Claude Code hat ein Feature bekommen, das die Art, wie Entwickler mit dem Tool arbeiten, grundlegend veraendern koennte: Voice Mode.
So funktioniert es
Seit dem 3. Maerz kannst du in Claude Code /voice eintippen, um den Sprachmodus zu aktivieren. Danach sprichst du einfach deine Anweisung – ‘Refactor die Auth-Middleware’ oder ‘Erklaer mir diesen fehlgeschlagenen Test’ – und Claude Code fuehrt sie aus.
Das Besondere: Du kannst Sprache und Tastatur im selben Session mischen. Mal tippst du, mal sprichst du. Das klingt simpel, aber in der Praxis macht es einen grossen Unterschied. Vor allem bei Reviews, wo du dich durch Code scrollst und nebenbei Anweisungen gibst.
Schrittweiser Rollout
Aktuell haben etwa 5 Prozent der Nutzer Zugang. Anthropic-Ingenieur Thariq Shihipar hat angekuendigt, dass der Rollout in Stufen erweitert wird. Unterstuetzt werden vorerst macOS und Windows – Linux kommt spaeter.
Warum das wichtig ist
Claude Code hat sich in den letzten Monaten vom Nischentool zum ernsthaften Entwicklerwerkzeug gemausert. Der Run-Rate-Umsatz hat laut Anthropic 2,5 Milliarden Dollar ueberschritten – mehr als doppelt so viel wie Anfang 2026. Die woechentlichen aktiven Nutzer haben sich seit Januar verdoppelt.

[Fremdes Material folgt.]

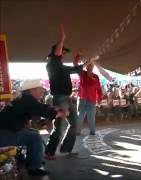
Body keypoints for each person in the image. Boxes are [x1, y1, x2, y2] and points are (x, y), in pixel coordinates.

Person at [0, 79, 68, 176]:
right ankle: (34, 168)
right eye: (41, 89)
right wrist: (61, 113)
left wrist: (54, 110)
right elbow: (44, 111)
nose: (43, 91)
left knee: (34, 133)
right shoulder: (27, 99)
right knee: (34, 138)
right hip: (4, 134)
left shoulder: (23, 97)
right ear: (33, 90)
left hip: (6, 130)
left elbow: (41, 107)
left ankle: (33, 160)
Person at [45, 25, 93, 159]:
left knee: (74, 124)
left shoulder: (60, 66)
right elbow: (57, 54)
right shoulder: (52, 64)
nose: (63, 54)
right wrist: (62, 38)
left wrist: (85, 63)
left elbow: (75, 70)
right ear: (56, 53)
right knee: (59, 126)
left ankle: (65, 149)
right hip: (60, 98)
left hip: (65, 98)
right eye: (62, 52)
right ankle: (49, 152)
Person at [73, 52, 103, 135]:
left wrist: (99, 99)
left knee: (91, 117)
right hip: (82, 98)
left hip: (92, 100)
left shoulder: (96, 76)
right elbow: (75, 66)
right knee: (80, 116)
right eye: (89, 65)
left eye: (91, 65)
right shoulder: (82, 73)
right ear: (86, 66)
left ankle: (92, 131)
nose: (90, 66)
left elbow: (99, 89)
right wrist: (77, 56)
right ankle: (77, 131)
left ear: (93, 67)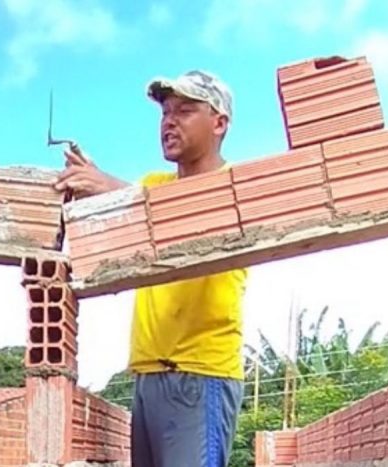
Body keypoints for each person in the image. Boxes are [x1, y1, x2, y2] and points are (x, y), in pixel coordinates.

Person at [53, 70, 246, 467]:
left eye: (185, 111)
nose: (169, 121)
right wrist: (85, 196)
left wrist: (110, 189)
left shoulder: (234, 186)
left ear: (220, 123)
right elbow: (111, 245)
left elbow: (187, 217)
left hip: (200, 375)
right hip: (148, 375)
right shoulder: (153, 183)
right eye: (165, 113)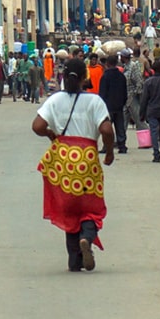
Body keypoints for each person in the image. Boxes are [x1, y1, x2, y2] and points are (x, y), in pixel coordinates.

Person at [33, 58, 115, 272]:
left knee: (68, 208)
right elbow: (106, 130)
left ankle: (74, 260)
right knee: (91, 207)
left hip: (63, 161)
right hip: (87, 158)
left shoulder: (55, 100)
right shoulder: (95, 101)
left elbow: (37, 126)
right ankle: (86, 237)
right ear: (84, 78)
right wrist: (109, 152)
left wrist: (51, 133)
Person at [99, 52, 130, 154]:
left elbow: (102, 93)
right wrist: (123, 102)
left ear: (107, 64)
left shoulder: (105, 77)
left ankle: (106, 147)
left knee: (106, 128)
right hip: (119, 106)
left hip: (108, 106)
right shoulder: (121, 76)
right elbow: (125, 92)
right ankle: (122, 146)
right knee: (120, 127)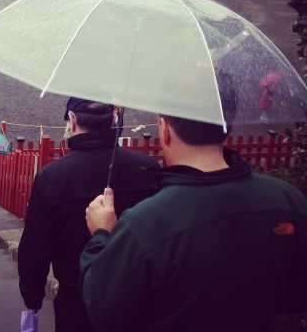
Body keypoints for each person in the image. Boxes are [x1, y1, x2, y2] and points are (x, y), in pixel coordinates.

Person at [80, 114, 307, 332]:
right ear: (227, 127)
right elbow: (295, 297)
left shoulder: (145, 223)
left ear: (165, 129)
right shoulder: (286, 200)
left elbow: (105, 314)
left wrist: (102, 234)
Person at [18, 98, 158, 331]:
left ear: (72, 121)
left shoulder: (52, 178)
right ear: (114, 120)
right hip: (138, 307)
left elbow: (36, 248)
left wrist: (32, 299)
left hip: (77, 306)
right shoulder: (148, 168)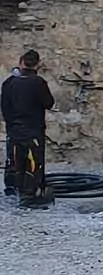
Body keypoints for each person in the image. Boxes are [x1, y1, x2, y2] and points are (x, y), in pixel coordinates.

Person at [2, 50, 56, 209]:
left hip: (15, 130)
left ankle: (16, 189)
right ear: (38, 64)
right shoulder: (38, 82)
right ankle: (30, 196)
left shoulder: (9, 83)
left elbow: (4, 107)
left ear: (21, 62)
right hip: (33, 130)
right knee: (33, 162)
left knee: (17, 161)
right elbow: (49, 103)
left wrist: (11, 124)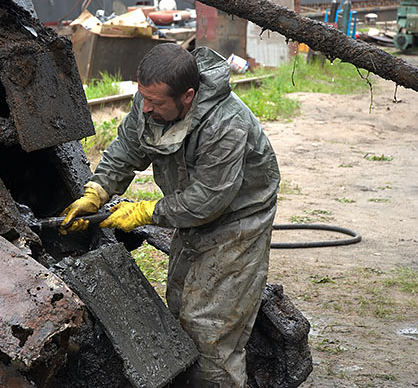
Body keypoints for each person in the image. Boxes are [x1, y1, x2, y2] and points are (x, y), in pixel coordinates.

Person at [60, 43, 280, 387]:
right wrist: (98, 191)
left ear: (188, 96)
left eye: (157, 103)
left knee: (209, 331)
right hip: (189, 216)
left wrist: (146, 211)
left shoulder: (226, 124)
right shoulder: (149, 102)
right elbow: (128, 147)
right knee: (178, 311)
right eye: (143, 98)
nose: (146, 108)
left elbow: (208, 200)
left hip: (237, 221)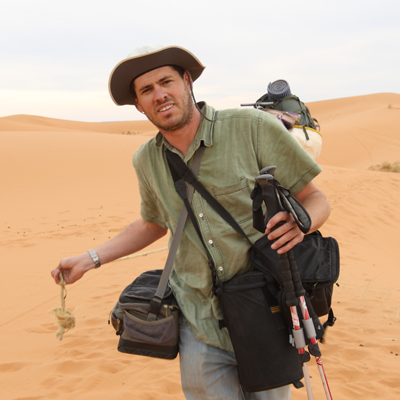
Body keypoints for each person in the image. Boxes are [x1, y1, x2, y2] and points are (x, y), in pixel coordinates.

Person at [51, 45, 331, 400]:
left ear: (186, 82)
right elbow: (152, 224)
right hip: (198, 321)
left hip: (266, 313)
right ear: (138, 104)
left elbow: (316, 199)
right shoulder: (146, 161)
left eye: (166, 81)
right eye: (146, 90)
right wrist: (90, 258)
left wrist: (301, 223)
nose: (160, 95)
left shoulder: (252, 128)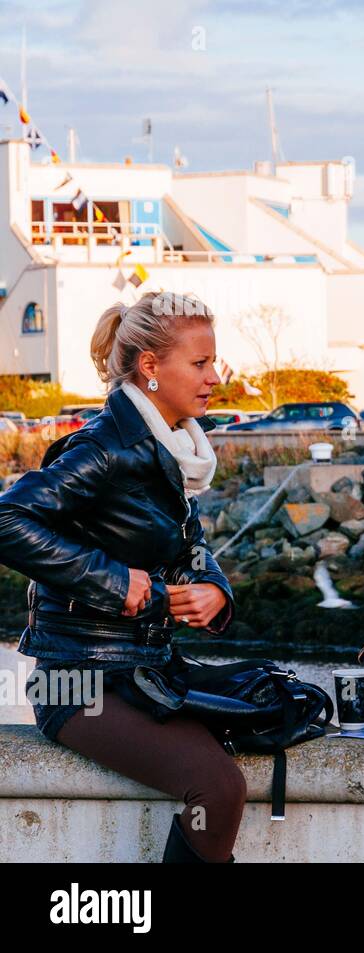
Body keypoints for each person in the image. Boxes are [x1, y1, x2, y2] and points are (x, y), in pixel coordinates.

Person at [0, 292, 242, 862]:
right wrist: (114, 581)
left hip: (139, 670)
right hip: (76, 680)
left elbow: (190, 547)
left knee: (273, 713)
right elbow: (8, 518)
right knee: (219, 786)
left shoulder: (172, 448)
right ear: (151, 368)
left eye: (214, 362)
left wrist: (214, 591)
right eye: (200, 363)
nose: (214, 377)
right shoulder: (105, 446)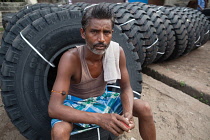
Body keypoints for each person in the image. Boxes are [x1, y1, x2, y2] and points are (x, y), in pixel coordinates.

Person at [48, 4, 156, 140]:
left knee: (144, 107)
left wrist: (128, 113)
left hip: (103, 99)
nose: (101, 39)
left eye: (107, 32)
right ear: (83, 33)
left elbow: (126, 87)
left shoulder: (117, 52)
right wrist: (100, 118)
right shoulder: (70, 58)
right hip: (75, 104)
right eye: (94, 31)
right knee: (59, 131)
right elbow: (54, 108)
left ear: (112, 33)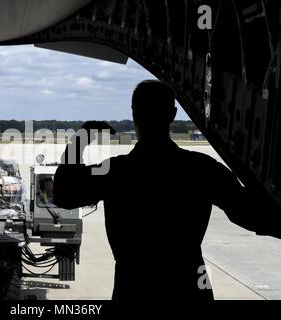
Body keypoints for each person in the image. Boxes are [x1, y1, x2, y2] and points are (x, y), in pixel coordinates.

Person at [53, 80, 280, 302]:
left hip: (133, 288)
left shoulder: (115, 172)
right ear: (172, 115)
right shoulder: (202, 168)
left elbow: (63, 193)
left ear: (134, 114)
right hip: (189, 287)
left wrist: (81, 139)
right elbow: (251, 214)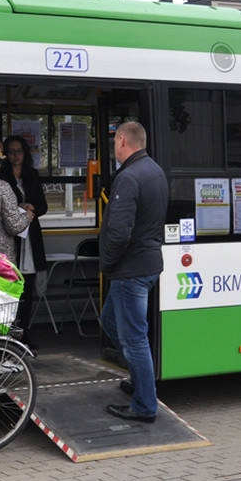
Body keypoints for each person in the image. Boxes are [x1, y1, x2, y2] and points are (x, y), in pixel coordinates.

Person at [100, 121, 167, 423]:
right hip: (146, 264)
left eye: (115, 141)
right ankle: (141, 382)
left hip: (129, 269)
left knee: (134, 338)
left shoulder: (128, 177)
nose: (114, 147)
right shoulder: (155, 170)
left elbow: (119, 232)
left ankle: (144, 405)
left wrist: (106, 264)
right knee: (110, 321)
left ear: (123, 140)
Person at [0, 135, 47, 349]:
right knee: (10, 290)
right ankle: (7, 336)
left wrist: (31, 207)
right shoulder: (2, 176)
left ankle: (24, 335)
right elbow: (2, 206)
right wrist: (19, 206)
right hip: (11, 238)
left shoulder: (32, 175)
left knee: (27, 290)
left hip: (30, 238)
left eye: (19, 151)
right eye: (11, 151)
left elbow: (43, 206)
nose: (16, 155)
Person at [0, 137, 33, 264]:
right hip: (0, 255)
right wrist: (27, 216)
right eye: (2, 151)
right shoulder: (1, 186)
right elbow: (13, 226)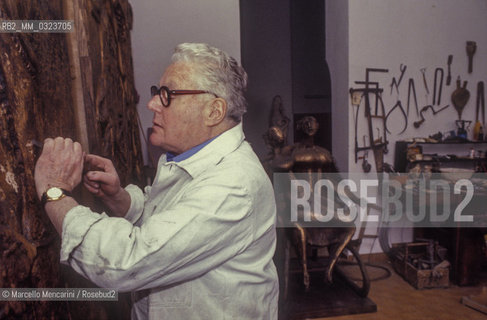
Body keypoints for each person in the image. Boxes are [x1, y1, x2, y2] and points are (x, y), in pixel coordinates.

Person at [34, 43, 279, 319]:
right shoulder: (189, 157)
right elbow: (170, 219)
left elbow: (126, 261)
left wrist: (55, 191)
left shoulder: (234, 185)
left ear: (214, 111)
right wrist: (121, 200)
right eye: (156, 92)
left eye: (168, 95)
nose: (152, 104)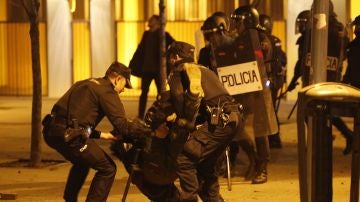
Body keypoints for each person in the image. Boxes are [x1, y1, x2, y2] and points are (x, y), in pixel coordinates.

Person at [42, 61, 147, 202]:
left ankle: (70, 199)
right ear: (118, 79)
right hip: (70, 136)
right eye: (124, 86)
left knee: (83, 161)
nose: (123, 90)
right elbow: (123, 126)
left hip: (51, 131)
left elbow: (76, 121)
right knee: (108, 168)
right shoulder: (108, 92)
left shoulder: (87, 83)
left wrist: (104, 135)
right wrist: (145, 134)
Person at [167, 41, 243, 201]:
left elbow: (182, 109)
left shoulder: (178, 72)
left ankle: (189, 198)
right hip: (233, 119)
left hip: (219, 122)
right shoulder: (204, 69)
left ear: (174, 57)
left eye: (169, 58)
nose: (169, 62)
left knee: (184, 159)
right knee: (205, 166)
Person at [198, 13, 258, 181]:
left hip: (240, 96)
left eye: (212, 34)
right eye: (207, 35)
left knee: (241, 132)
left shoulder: (235, 47)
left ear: (222, 31)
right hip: (216, 97)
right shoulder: (205, 52)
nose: (210, 39)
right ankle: (217, 165)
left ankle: (255, 161)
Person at [288, 6, 352, 155]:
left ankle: (324, 139)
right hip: (331, 77)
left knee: (311, 111)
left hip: (316, 79)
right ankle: (335, 137)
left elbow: (303, 60)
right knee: (326, 110)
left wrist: (295, 79)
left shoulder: (315, 32)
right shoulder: (338, 30)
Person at [230, 5, 277, 184]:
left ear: (246, 21)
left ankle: (262, 167)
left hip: (258, 89)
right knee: (236, 126)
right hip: (242, 89)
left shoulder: (259, 37)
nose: (234, 24)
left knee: (260, 128)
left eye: (237, 21)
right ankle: (253, 159)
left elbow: (259, 57)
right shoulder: (239, 38)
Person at [129, 14, 175, 119]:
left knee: (161, 93)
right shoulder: (146, 34)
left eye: (152, 19)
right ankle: (140, 115)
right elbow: (140, 50)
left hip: (158, 70)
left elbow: (174, 44)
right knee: (144, 93)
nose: (149, 20)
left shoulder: (163, 34)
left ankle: (160, 114)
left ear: (157, 22)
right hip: (146, 69)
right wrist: (133, 63)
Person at [259, 14, 287, 148]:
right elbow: (283, 60)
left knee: (268, 110)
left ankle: (274, 137)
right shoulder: (275, 40)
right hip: (274, 79)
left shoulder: (264, 41)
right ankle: (273, 137)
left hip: (269, 79)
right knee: (270, 109)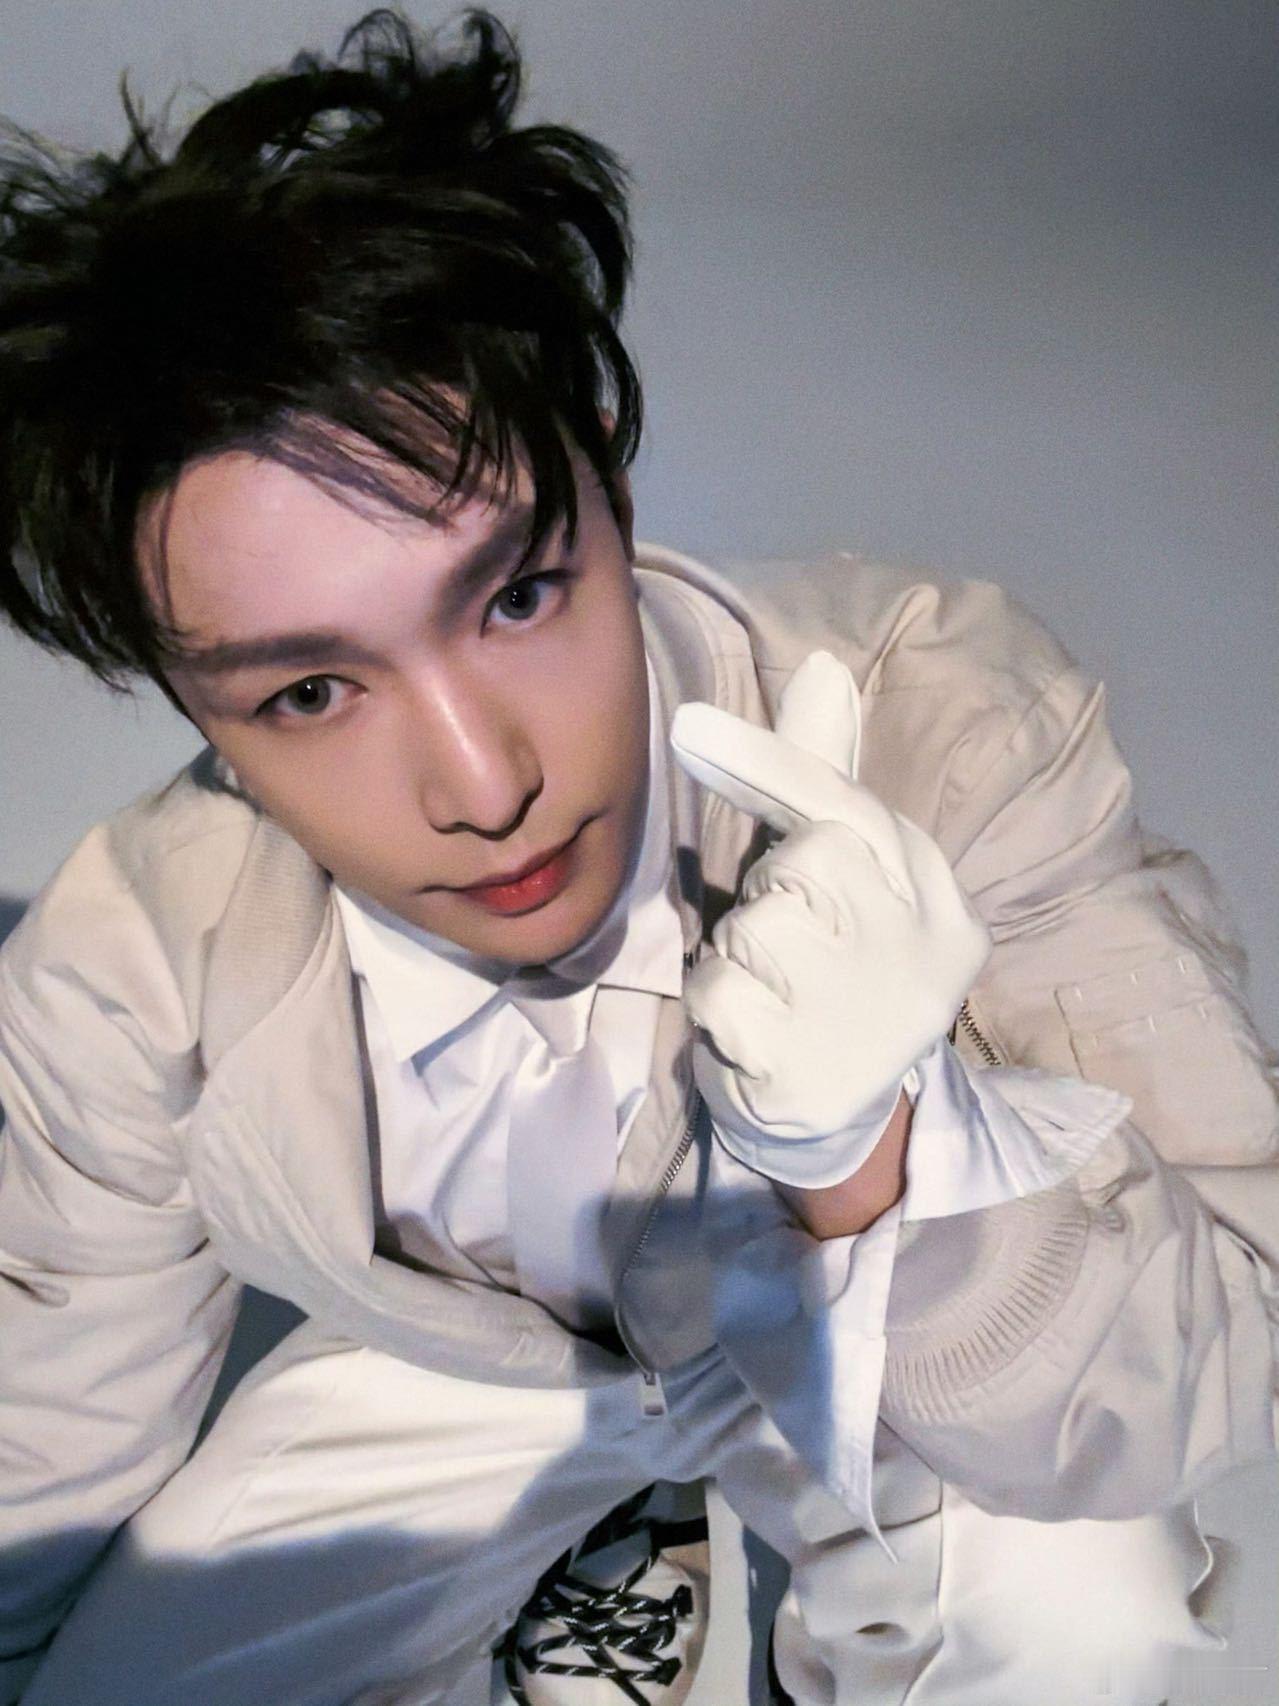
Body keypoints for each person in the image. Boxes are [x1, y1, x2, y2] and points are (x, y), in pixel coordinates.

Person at [0, 11, 1275, 1706]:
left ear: (603, 461)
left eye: (518, 593)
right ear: (193, 706)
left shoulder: (944, 717)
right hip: (478, 1375)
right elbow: (46, 1443)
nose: (486, 784)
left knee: (1083, 1626)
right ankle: (608, 1525)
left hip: (848, 1329)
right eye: (311, 691)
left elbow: (1217, 1366)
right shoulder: (132, 956)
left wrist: (881, 1151)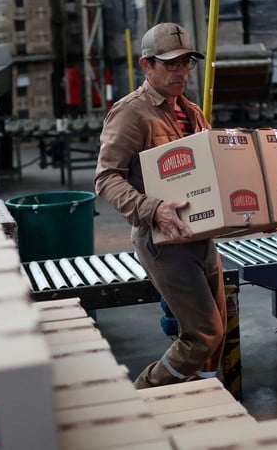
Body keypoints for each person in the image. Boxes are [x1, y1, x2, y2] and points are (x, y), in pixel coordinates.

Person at [94, 22, 227, 389]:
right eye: (170, 64)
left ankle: (203, 401)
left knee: (217, 332)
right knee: (203, 334)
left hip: (200, 235)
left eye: (186, 63)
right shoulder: (131, 114)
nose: (181, 71)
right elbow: (106, 178)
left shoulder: (193, 112)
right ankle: (144, 396)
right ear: (146, 65)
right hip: (163, 241)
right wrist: (153, 210)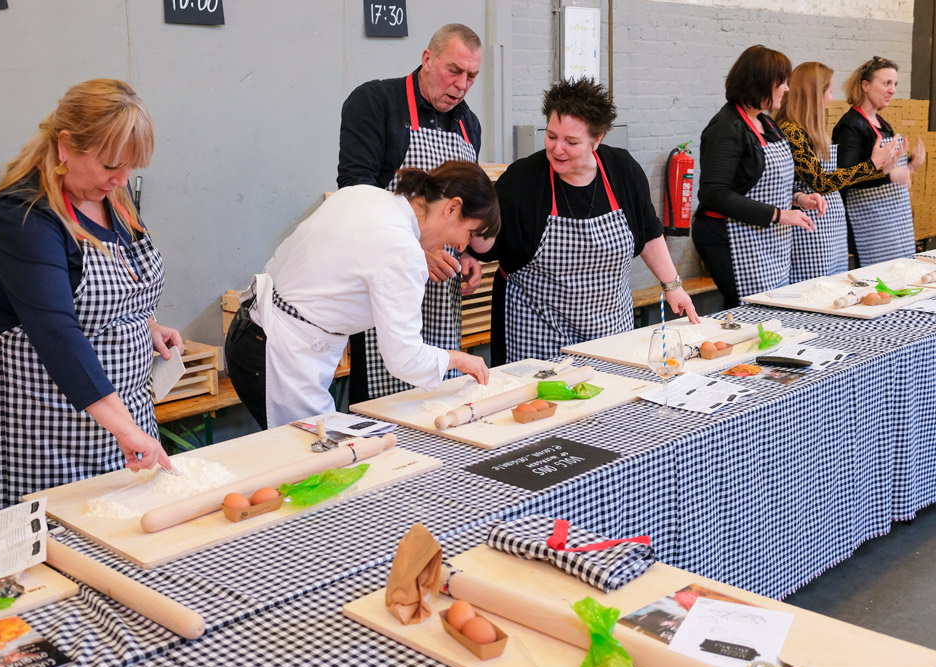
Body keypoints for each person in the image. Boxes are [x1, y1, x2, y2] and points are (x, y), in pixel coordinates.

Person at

Voice Mode ist der naechste logische Schritt. Statt zwischen Terminal und Dokumentation hin- und herzuwechseln, sagst du einfach, was du brauchst. Erste Analysen sprechen von einer bis zu 3,7-fachen Beschleunigung bestimmter Workflows.
Meine Einschaetzung
Ich bin gespannt, wie sich das im Alltag anfuehlt. Die Idee, Code-Reviews per Sprache zu machen, hat etwas Befreiendes. Aber ich bin auch realistisch: Voice-Interfaces haben eine lange Geschichte des ‘fast gut genug’. Wenn Anthropic die Erkennungsqualitaet hinbekommt, koennte das allerdings ein Game-Changer werden – besonders fuer laengere Coding-Sessions, bei denen die Haende irgendwann muede werden.